**HOW TO COMPLETE THIS TASK**
Where a line in the entries below contains the word "Figure", it counts; give the total by itself.

**SOURCE DATA**
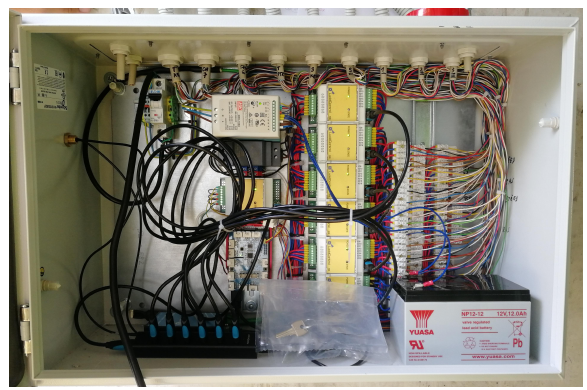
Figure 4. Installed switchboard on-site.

* * *

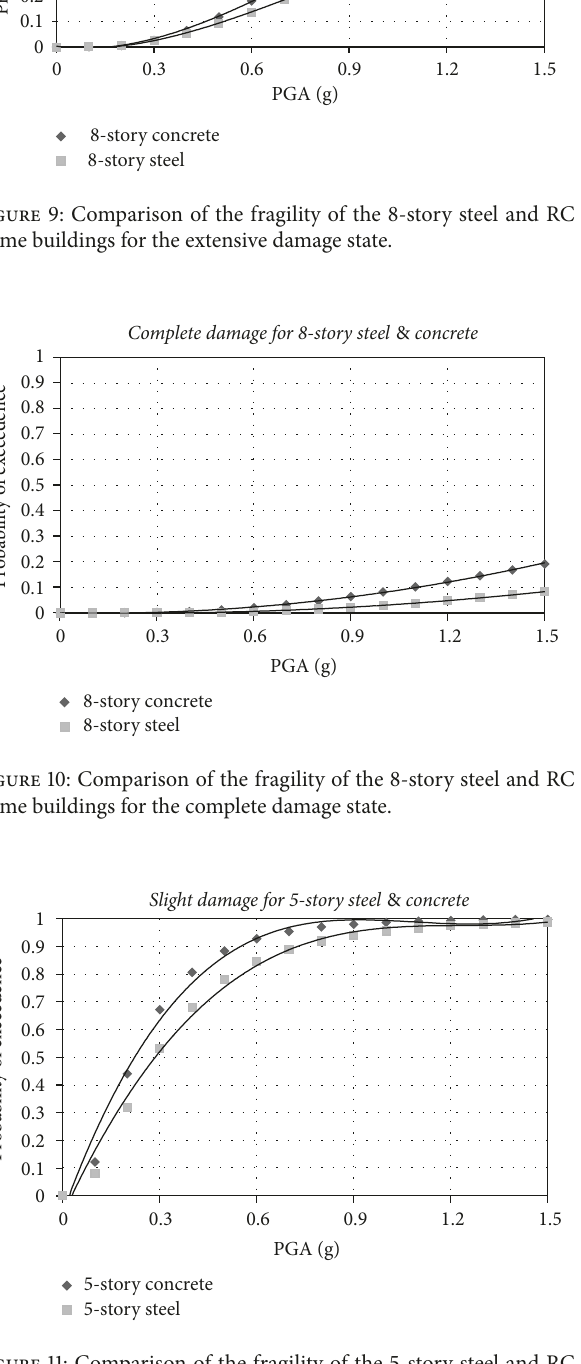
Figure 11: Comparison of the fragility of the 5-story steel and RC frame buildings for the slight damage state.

==

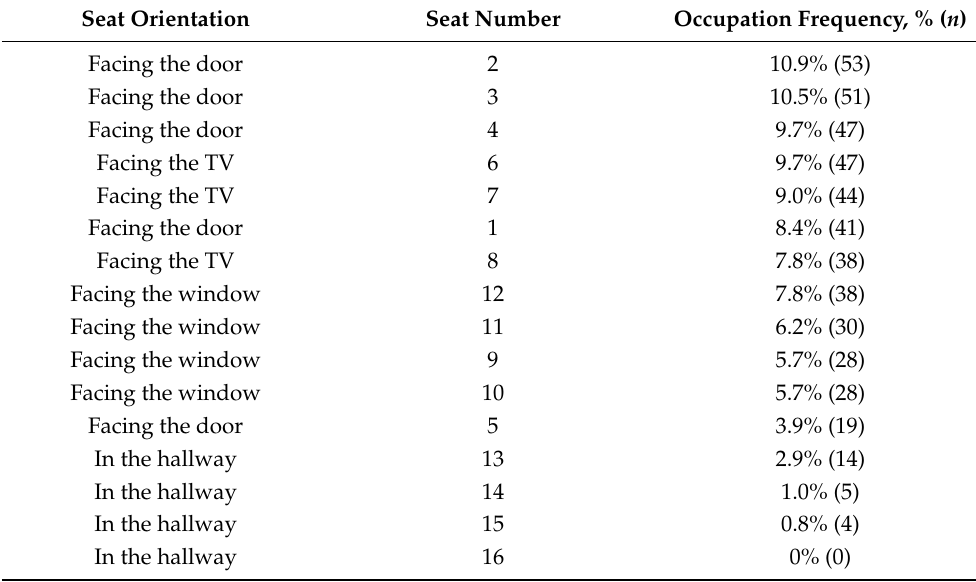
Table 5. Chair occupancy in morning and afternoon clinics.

**EXERCISE SOLUTION**
2